Visualising the entire dataset from Operation War Diary by time and place in a two minute animation.
When I was given access to the growing corpus of data being crowdsourced through Operation War Diary I wanted a quick way to understand what it contained. As the data, beyond the names of those mentioned, is focused around dates and locations I wanted a map that would change through time, and in looking for examples I stumbled across this animated heatmap of collision data from New York City and knew it would work perfectly.

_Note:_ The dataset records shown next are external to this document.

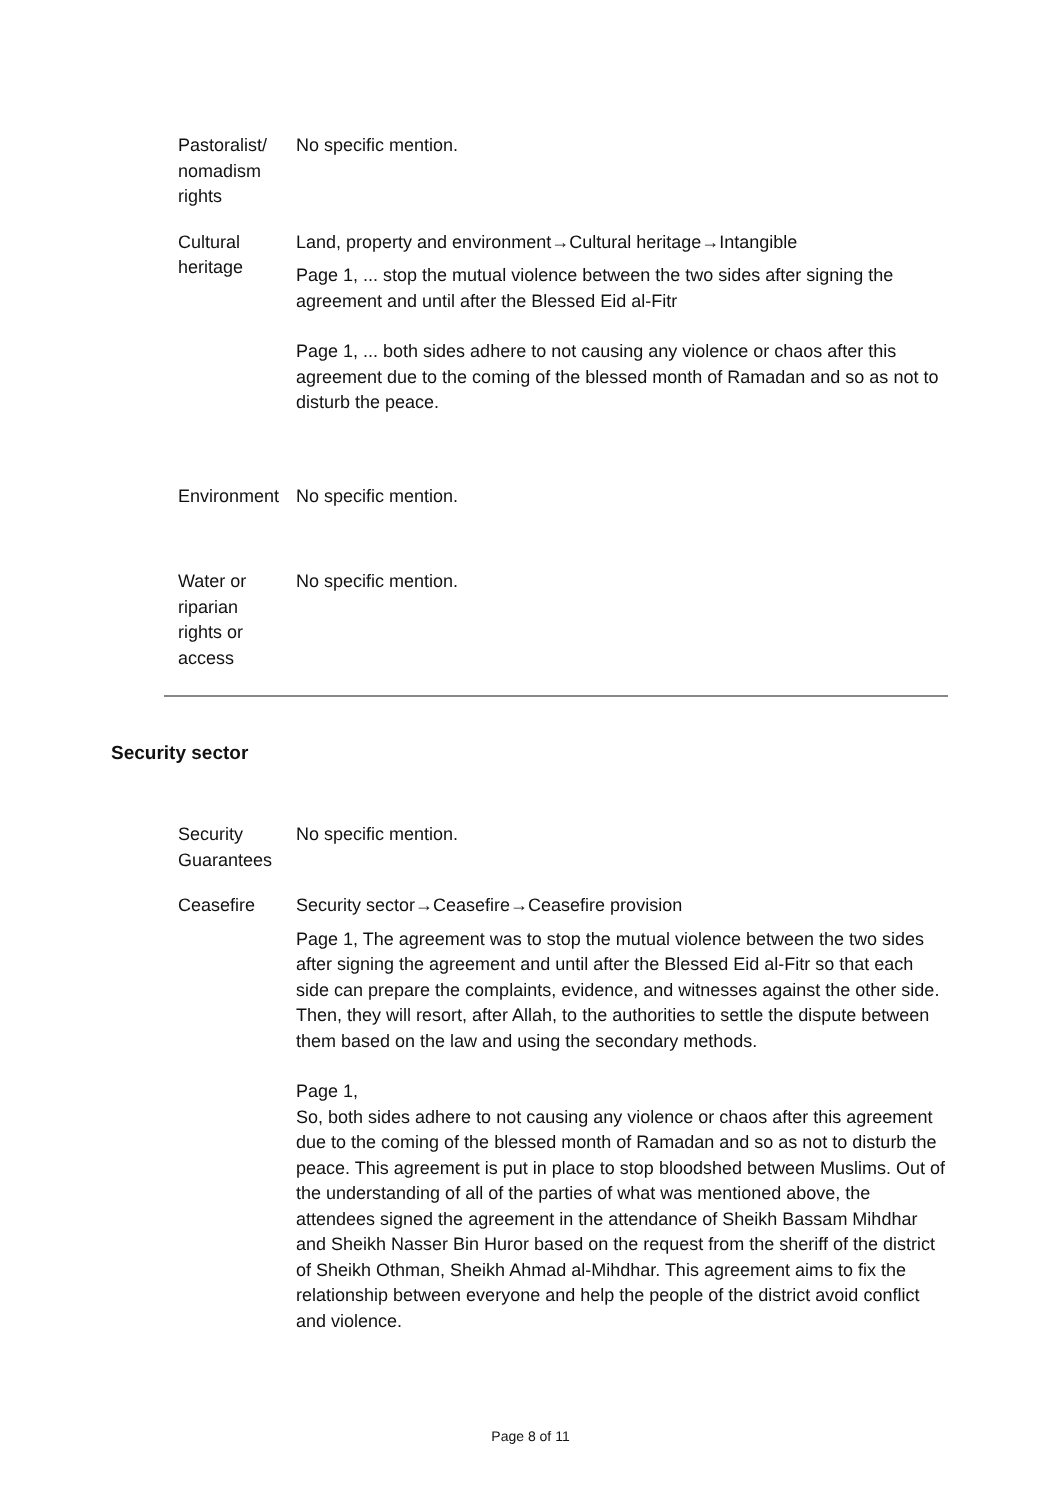| Pastoralist/ nomadism rights | No specific mention. |
| Cultural heritage | Land, property and environment→Cultural heritage→Intangible Page 1, ... stop the mutual violence between the two sides after signing the agreement and until after the Blessed Eid al-Fitr Page 1, ... both sides adhere to not causing any violence or chaos after this agreement due to the coming of the blessed month of Ramadan and so as not to disturb the peace. |
| Environment | No specific mention. |
| Water or riparian rights or access | No specific mention. |
Security sector
| Security Guarantees | No specific mention. |
| Ceasefire | Security sector→Ceasefire→Ceasefire provision Page 1, The agreement was to stop the mutual violence between the two sides after signing the agreement and until after the Blessed Eid al-Fitr so that each side can prepare the complaints, evidence, and witnesses against the other side. Then, they will resort, after Allah, to the authorities to settle the dispute between them based on the law and using the secondary methods. Page 1, So, both sides adhere to not causing any violence or chaos after this agreement due to the coming of the blessed month of Ramadan and so as not to disturb the peace. This agreement is put in place to stop bloodshed between Muslims. Out of the understanding of all of the parties of what was mentioned above, the attendees signed the agreement in the attendance of Sheikh Bassam Mihdhar and Sheikh Nasser Bin Huror based on the request from the sheriff of the district of Sheikh Othman, Sheikh Ahmad al-Mihdhar. This agreement aims to fix the relationship between everyone and help the people of the district avoid conflict and violence. |
Page 8 of 11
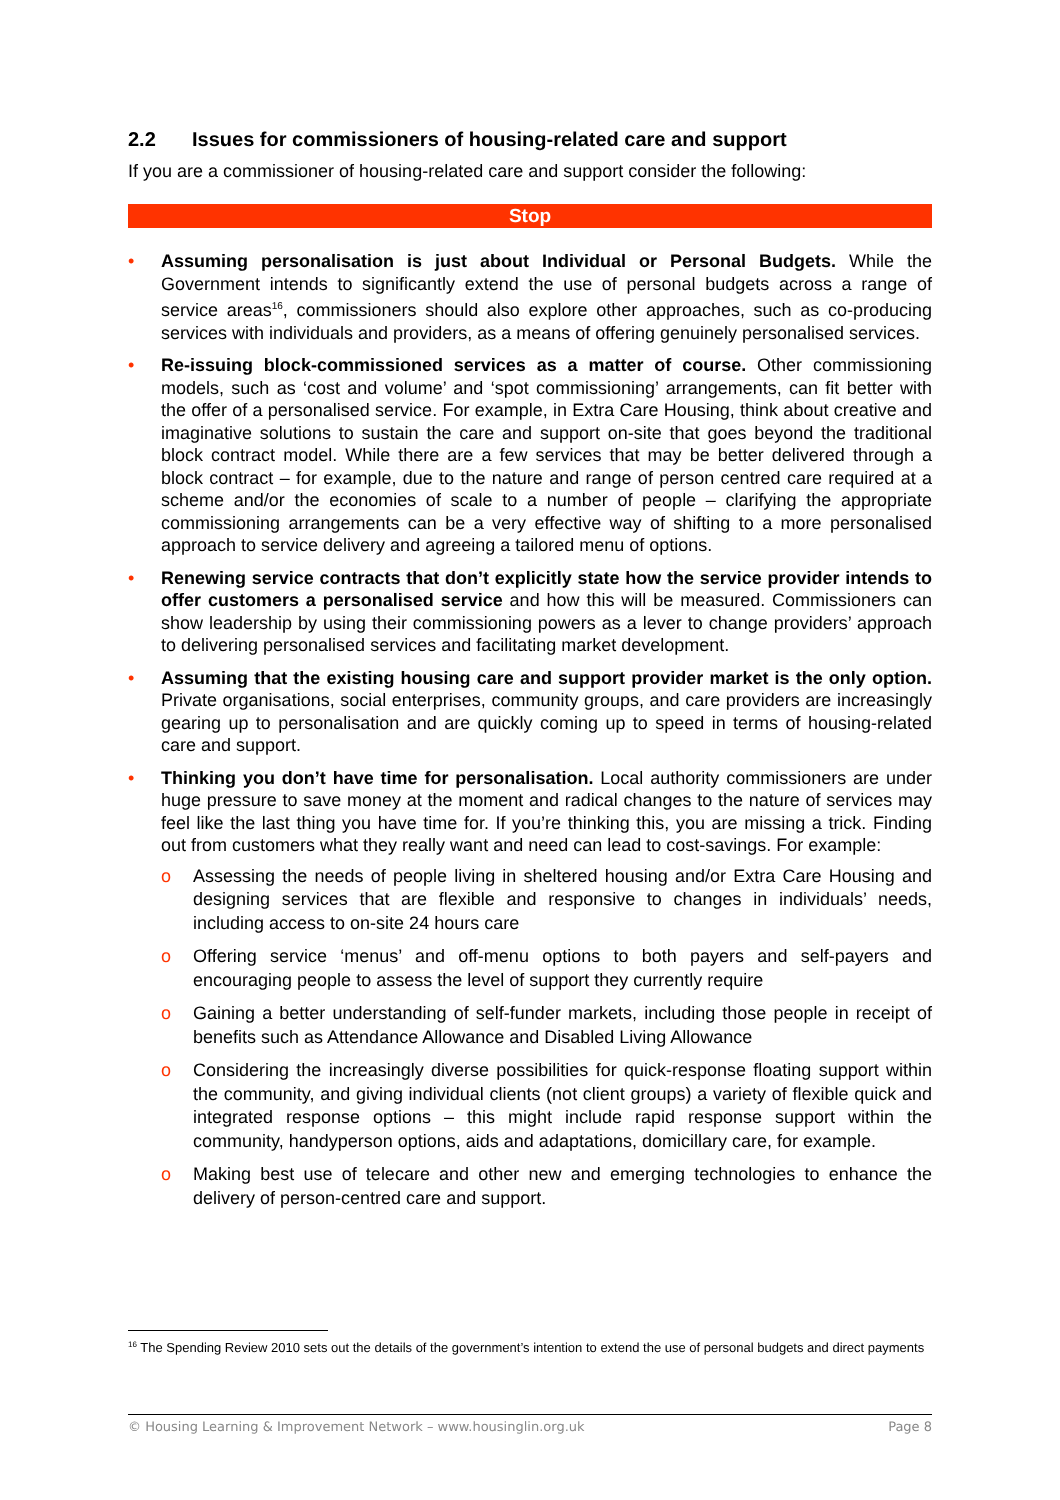2.2 Issues for commissioners of housing-related care and support
If you are a commissioner of housing-related care and support consider the following:
Stop
• Assuming personalisation is just about Individual or Personal Budgets. While the Government intends to significantly extend the use of personal budgets across a range of service areas<sup>16</sup>, commissioners should also explore other approaches, such as co-producing services with individuals and providers, as a means of offering genuinely personalised services.
• Re-issuing block-commissioned services as a matter of course. Other commissioning models, such as ‘cost and volume’ and ‘spot commissioning’ arrangements, can fit better with the offer of a personalised service. For example, in Extra Care Housing, think about creative and imaginative solutions to sustain the care and support on-site that goes beyond the traditional block contract model. While there are a few services that may be better delivered through a block contract – for example, due to the nature and range of person centred care required at a scheme and/or the economies of scale to a number of people – clarifying the appropriate commissioning arrangements can be a very effective way of shifting to a more personalised approach to service delivery and agreeing a tailored menu of options.
• Renewing service contracts that don’t explicitly state how the service provider intends to offer customers a personalised service and how this will be measured. Commissioners can show leadership by using their commissioning powers as a lever to change providers’ approach to delivering personalised services and facilitating market development.
• Assuming that the existing housing care and support provider market is the only option. Private organisations, social enterprises, community groups, and care providers are increasingly gearing up to personalisation and are quickly coming up to speed in terms of housing-related care and support.
• Thinking you don’t have time for personalisation. Local authority commissioners are under huge pressure to save money at the moment and radical changes to the nature of services may feel like the last thing you have time for. If you’re thinking this, you are missing a trick. Finding out from customers what they really want and need can lead to cost-savings. For example:
o Assessing the needs of people living in sheltered housing and/or Extra Care Housing and designing services that are flexible and responsive to changes in individuals’ needs, including access to on-site 24 hours care
o Offering service ‘menus’ and off-menu options to both payers and self-payers and encouraging people to assess the level of support they currently require
o Gaining a better understanding of self-funder markets, including those people in receipt of benefits such as Attendance Allowance and Disabled Living Allowance
o Considering the increasingly diverse possibilities for quick-response floating support within the community, and giving individual clients (not client groups) a variety of flexible quick and integrated response options – this might include rapid response support within the community, handyperson options, aids and adaptations, domicillary care, for example.
o Making best use of telecare and other new and emerging technologies to enhance the delivery of person-centred care and support.
<sup>16</sup> The Spending Review 2010 sets out the details of the government’s intention to extend the use of personal budgets and direct payments
© Housing Learning & Improvement Network – www.housinglin.org.uk Page 8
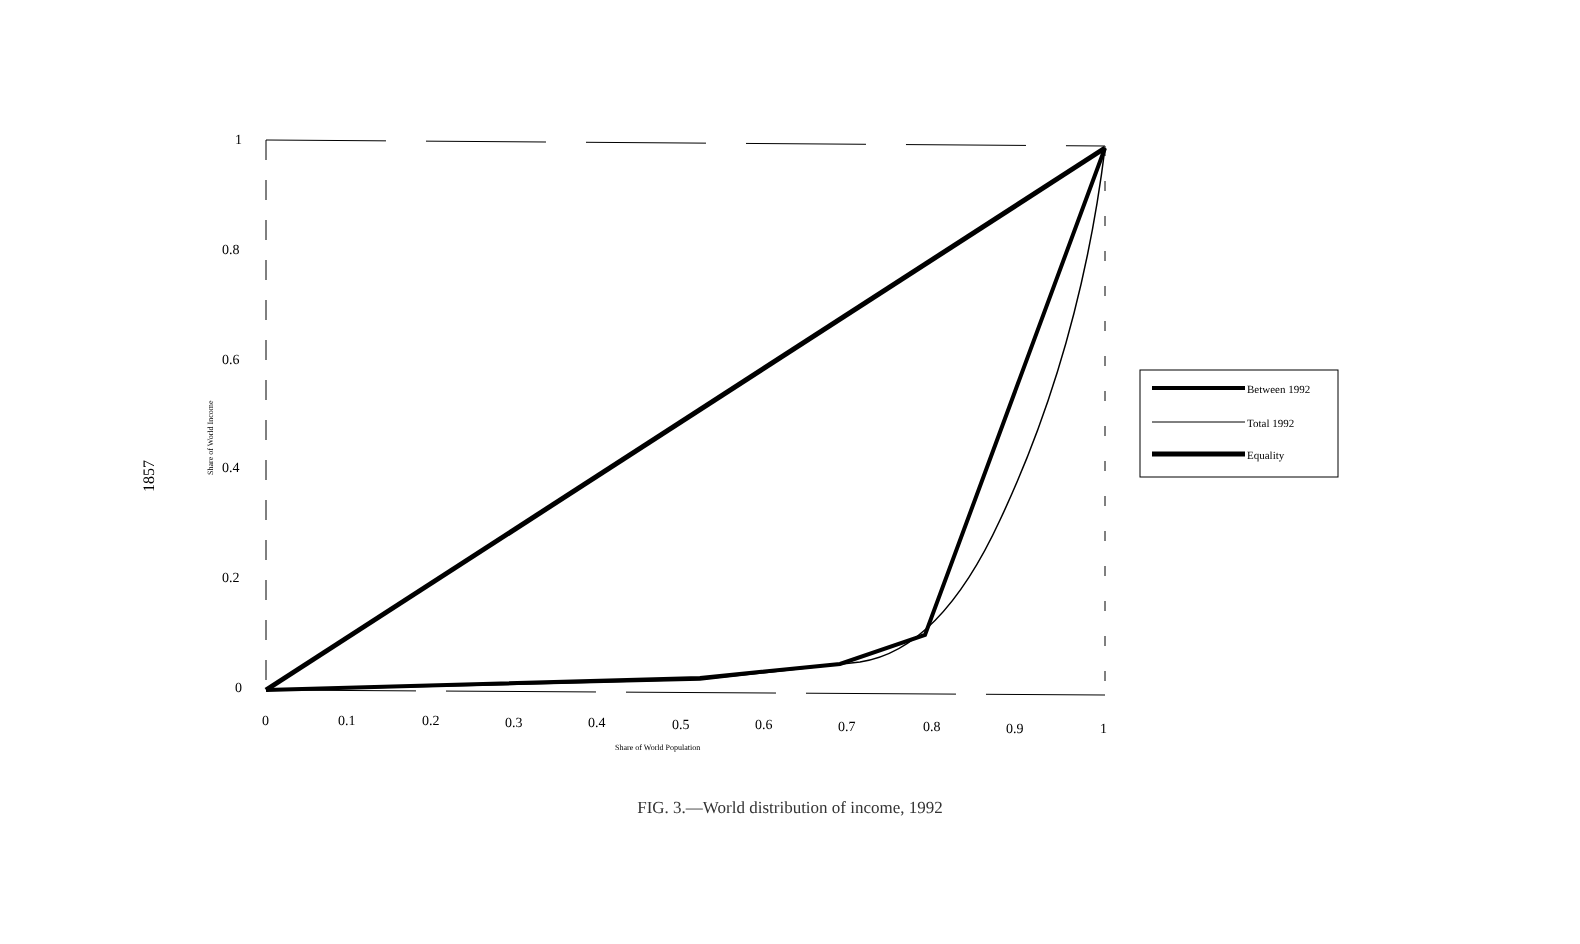1857
1
0.8
0.6
0.4
0.2
0
0
0.1
0.2
0.3
0.4
0.5
0.6
0.7
0.8
0.9
1
Share of World Population
Share of World Income
Between 1992
Total 1992
Equality
FIG. 3.—World distribution of income, 1992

Getting the data into the correct format was the first challenge. The dataset I had at the time contained nearly 300,000 records, with over 10,000 distinct place names mentioned, from 10th Avenue to Zwartelen. Needless to say, with historic and highly localised data, geocoding these was a bit hit and miss (I used the Google API) but I just wanted a dataset to experiment with, so the 5,400 locations I gleaned was fine for this purpose. A key point was that they represented 160,000 diary entries, so a good enough sample. An interesting side-effect of doing this was that in many cases it managed to harmonise the data – there were 10 different spellings of Poperinge alone, and the modern version wasn’t the most common!
The animation presents just the data for casualties and, obviously, only those where the place could be geotagged. I am acutely conscious how at each stage of this process the sampling and the processes may have led to biases and inacuracies, but this is presented simply to whet the appetite as I feel there is so much potential in this data.